Making a Case for Biomarkers in Cancer Immunotherapy

Immune response boosters in oncology, approved for melanoma so far, are being evaluated in several different cancer types. While the drugs perform well, there is a definite need to identify responsive patient cohorts.

At first glance, it’s hard to get excited about the preliminary results of an early phase trial study of pembrolizumab (Keytruda, MK-3475) in women with triple-negative breast cancer (TNBC). The non-randomized study has, so far, yielded an overall response rate of 18.5%—only 5 among 27 evaluable patients.

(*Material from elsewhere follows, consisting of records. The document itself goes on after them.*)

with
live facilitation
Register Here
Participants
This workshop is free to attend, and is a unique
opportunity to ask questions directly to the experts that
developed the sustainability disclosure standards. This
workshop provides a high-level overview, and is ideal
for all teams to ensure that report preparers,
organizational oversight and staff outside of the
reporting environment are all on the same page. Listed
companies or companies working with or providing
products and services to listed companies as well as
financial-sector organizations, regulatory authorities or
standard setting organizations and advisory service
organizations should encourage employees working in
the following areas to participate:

The findings drew attention at the San Antonio Breast Cancer Symposium, in part because TNBC is a notoriously hard-to-treat form of the disease. The work was presented by Rita Nanda, MD, of the University of Chicago, who led a multinational list of authors including academics and several Merck employees.

Keytruda is a monoclonal antibody given by infusion. When it binds PD-1, as it’s engineered to do with high affinity, it can unleash the body’s normal immune cells to fight a tumor. Recently, the FDA approved Keytruda for use in advanced melanoma. Last week, at the annual meeting of the American Society of Hematology, investigators reported preliminary findings that the drug is well-tolerated and may be helpful in Hodgkin’s lymphoma.